2)  If you send in an altruistic donor from the media for a specific person who needs a kidney, how do you make sure the donor gets to the person we are trying to save in a  swap program for the intended individual?
3)  Do you need an outside, paid organization to expedite this process of living kidney donations who can work hand in hand with hospitals and the media?  Once there are media spots and attention on a regular basis, people will step up to save lives.  Now, We have a list of people willing to save lives that are halted because the hospital is not equipped to move forward.  How do we change that?

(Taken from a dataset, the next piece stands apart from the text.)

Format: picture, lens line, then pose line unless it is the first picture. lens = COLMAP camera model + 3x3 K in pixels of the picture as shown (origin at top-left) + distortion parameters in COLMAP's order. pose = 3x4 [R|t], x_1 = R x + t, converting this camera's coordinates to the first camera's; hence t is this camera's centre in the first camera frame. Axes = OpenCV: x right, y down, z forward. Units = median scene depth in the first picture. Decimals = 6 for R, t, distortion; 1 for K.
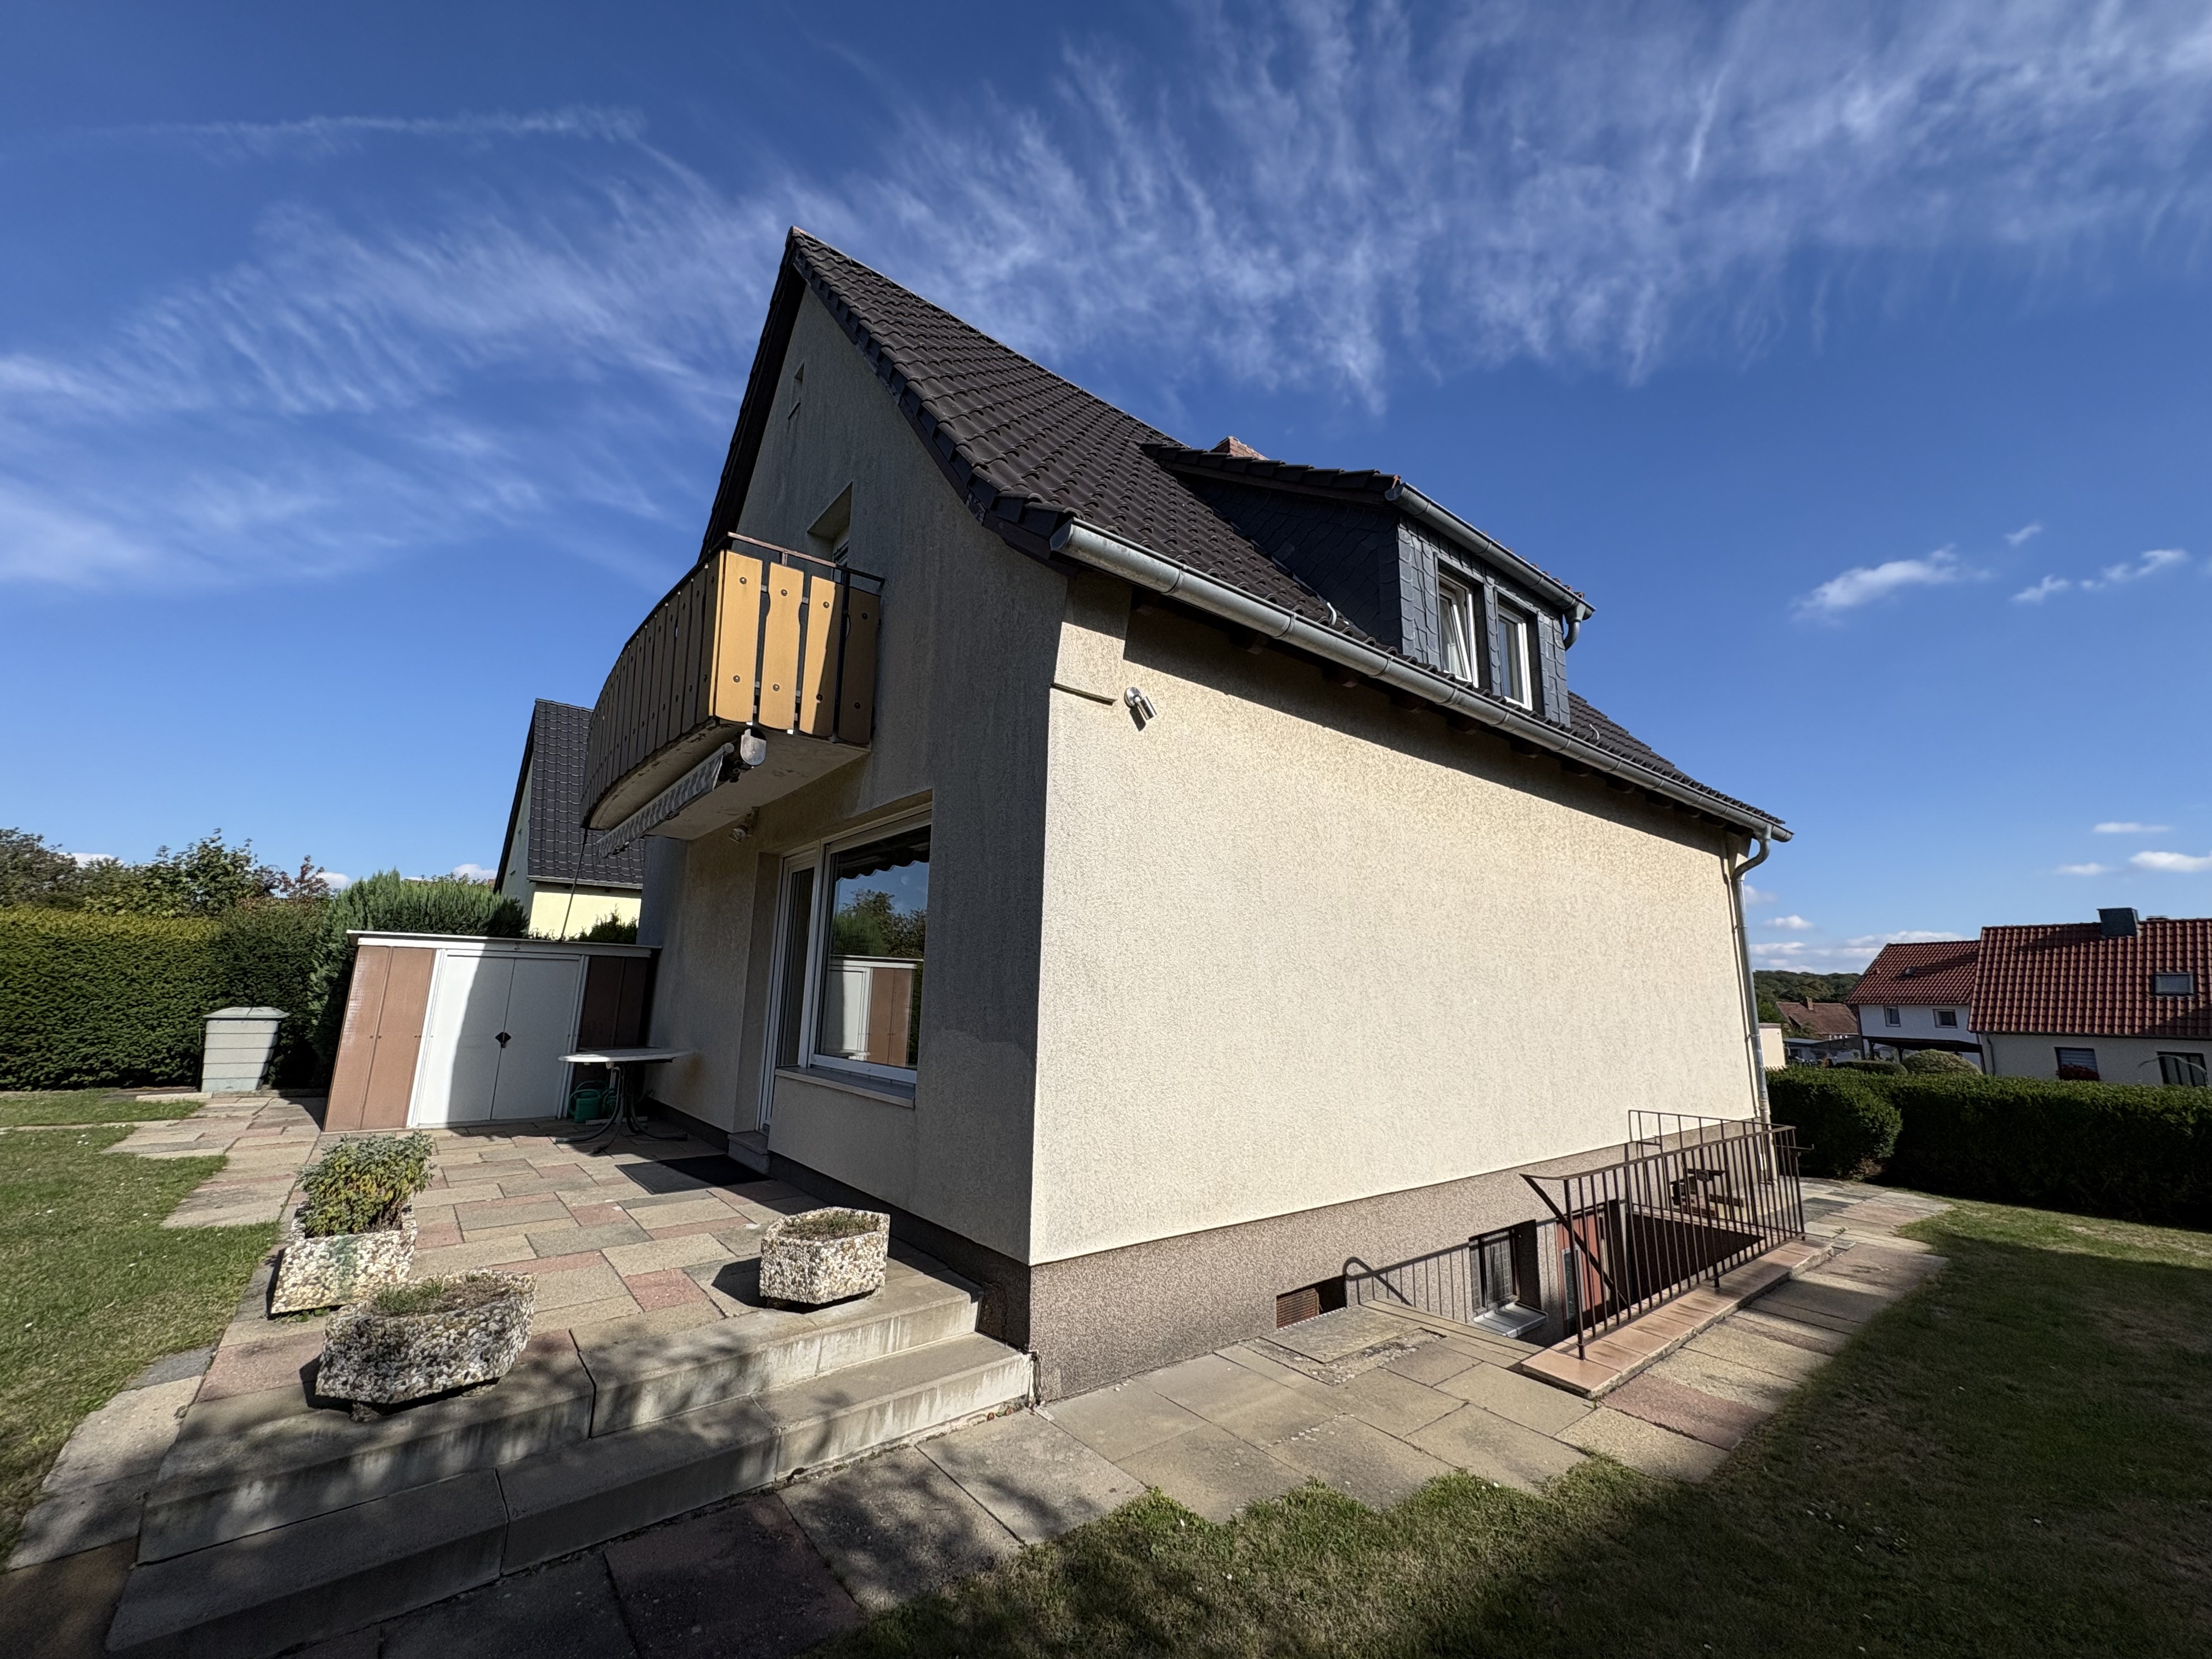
lens RADIAL K [[869.7, 0, 1092.7], [0, 869.7, 834.5], [0, 0, 1]] dist [0.001776, 0.000241]
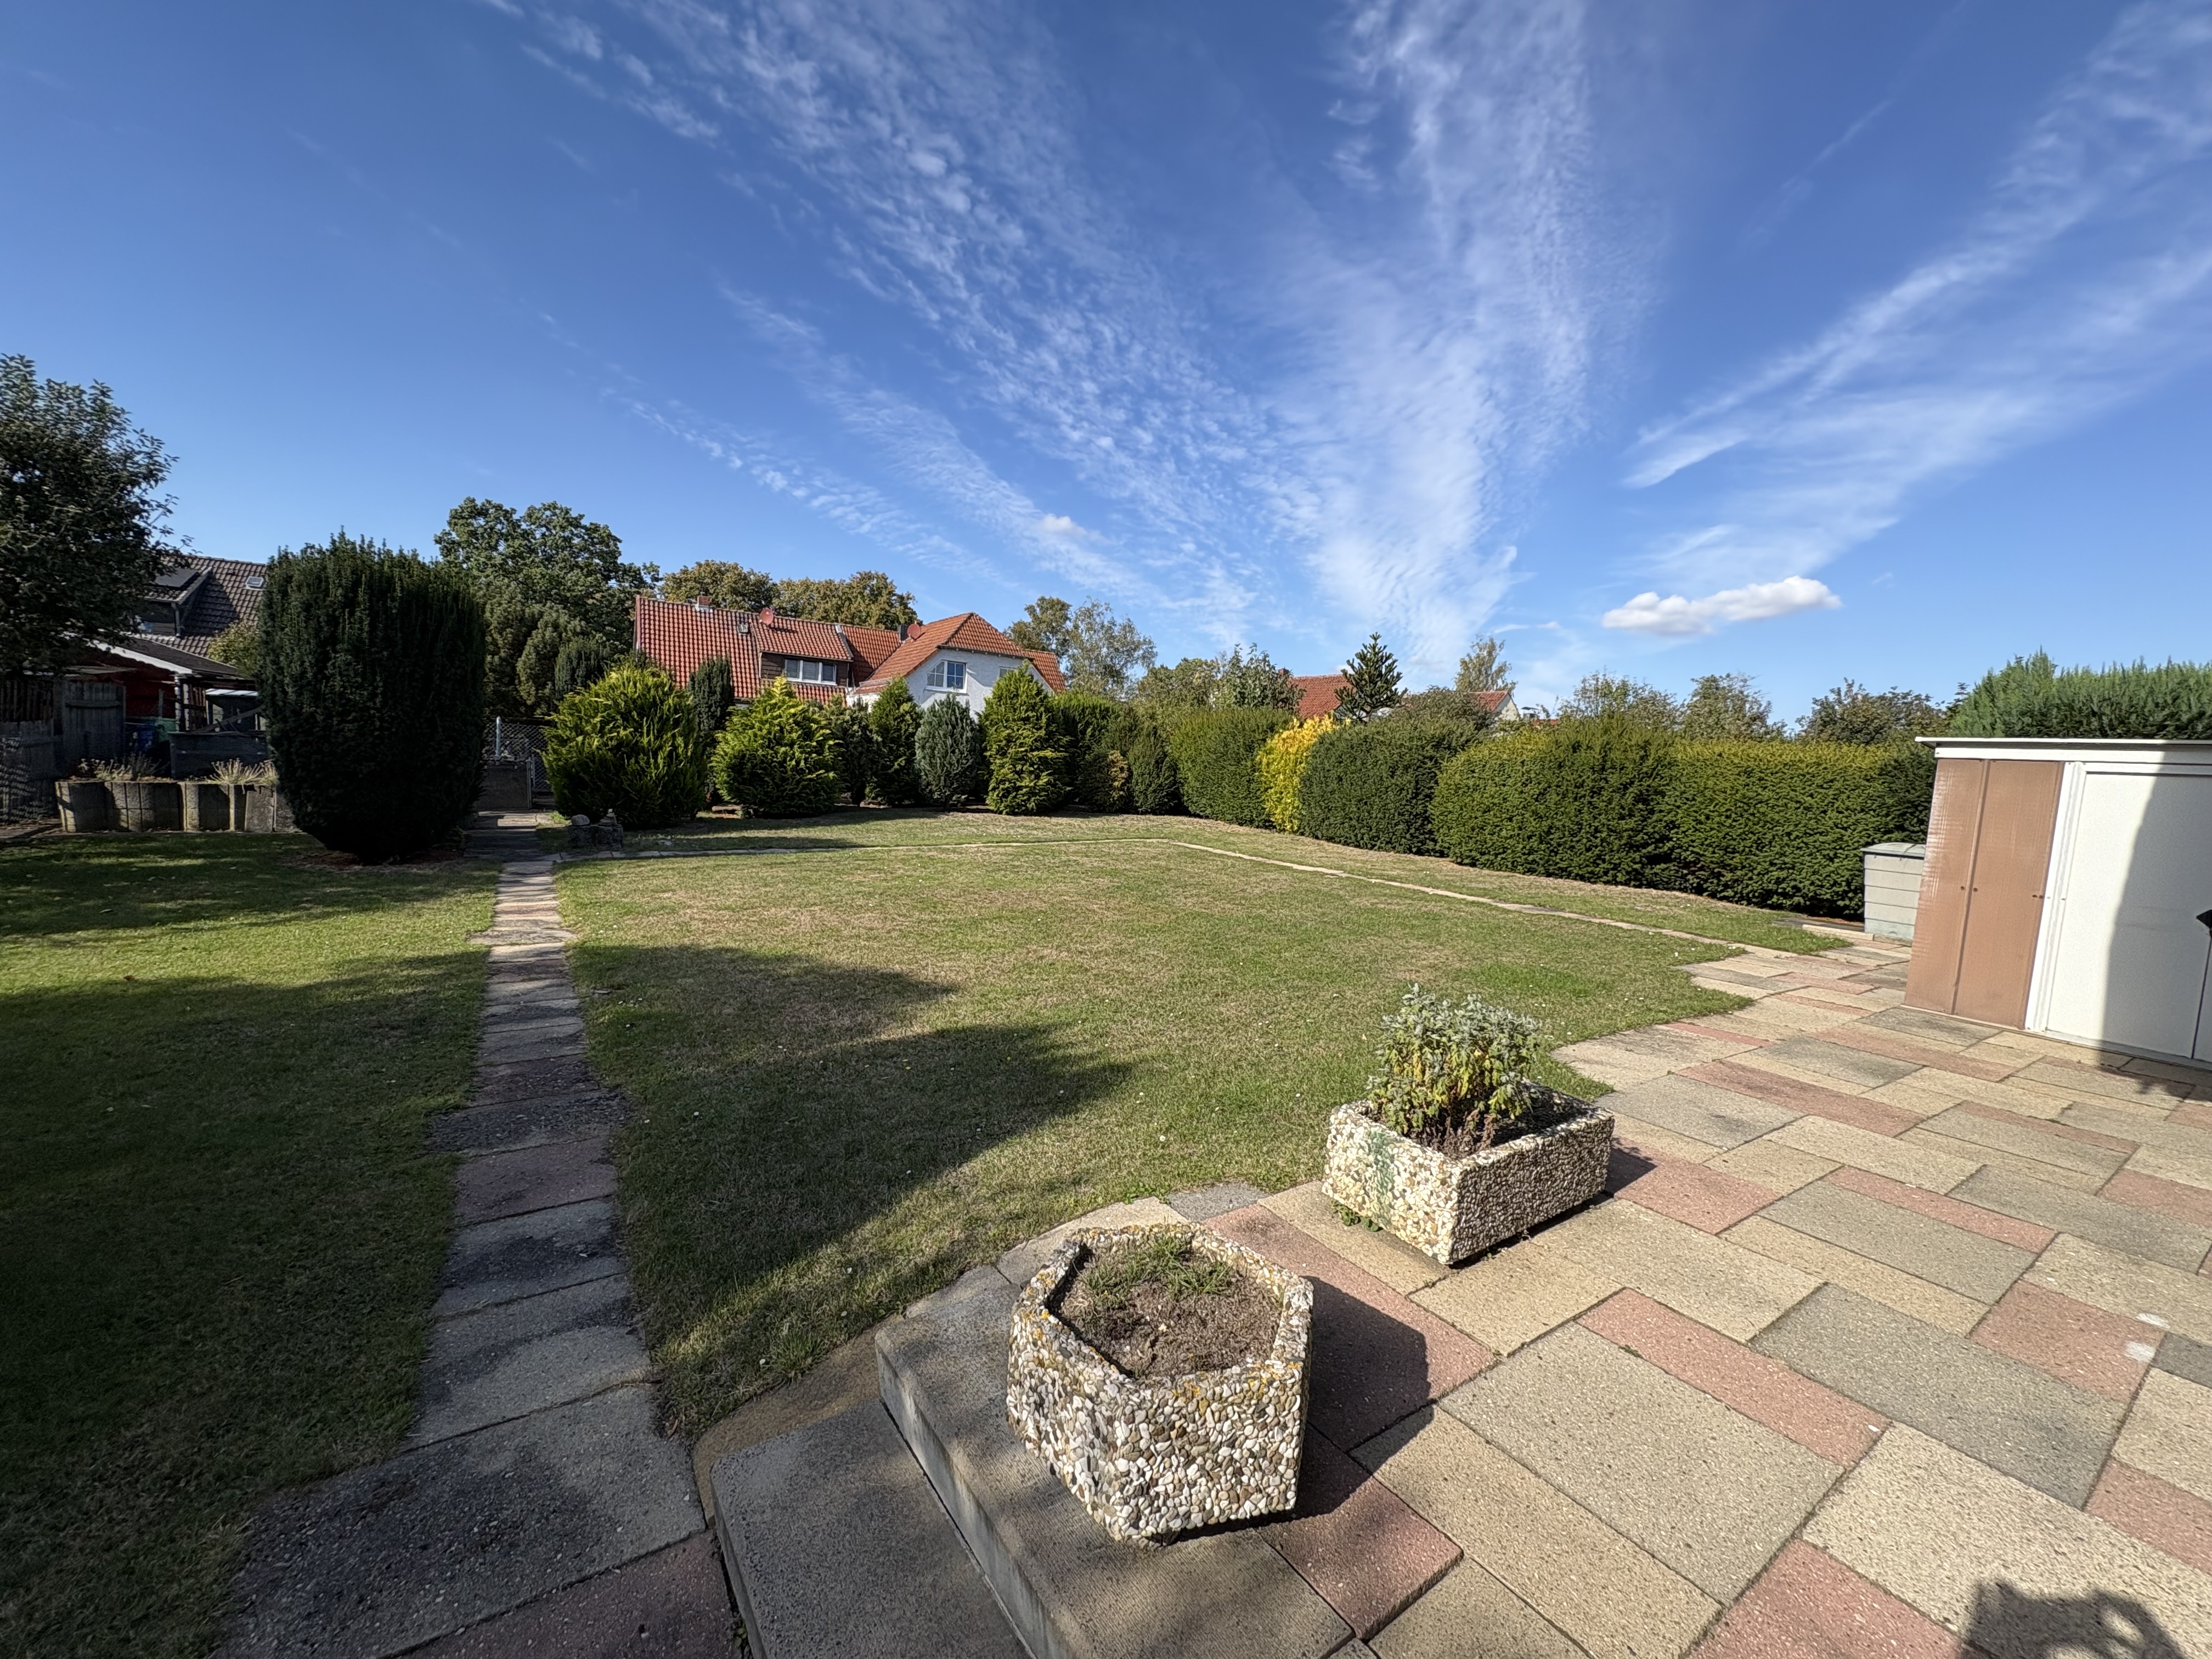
lens RADIAL K [[869.7, 0, 1174.9], [0, 869.7, 835.4], [0, 0, 1]] dist [0.001776, 0.000241]
pose [[-0.071414, 0.048861, -0.996249, -0.077813], [0.115423, 0.992494, 0.040403, 0.077580], [0.990746, -0.112105, -0.076517, 0.375639]]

I ponder these questions, and I know the answers can save so many more lives.  The vast majority of people who need kidneys are waiting for someone to die before his/her life can be saved.  I’ve noticed there are tons of people willing to be a living kidney donor if they are aware of the person who needs the kidney and educated about the process.  The media and living organ donation is an untapped market that can save countless lives.  There has to be a way to handle the overflow at hospitals, so lives are saved in a timely fashion and lives are not lost in translation.  When I say translation I’m referring to miscommunication, follow through with potential donors and administratively handling it effeciently when hundreds and thousands respond to save a life of a person in need of a living organ donor. 
That’s the question I put out to you:  how do we solve this problem so that countless people can be helped by the discovery of new answers and solutions to the ever increasing need for living organ donation? The media and hospitals working together have the capacity to break new ground, create new systems and save countless lives.  What’s the first step? Save 1 Person. Save Everyone Who Needs a Living Organ Donor!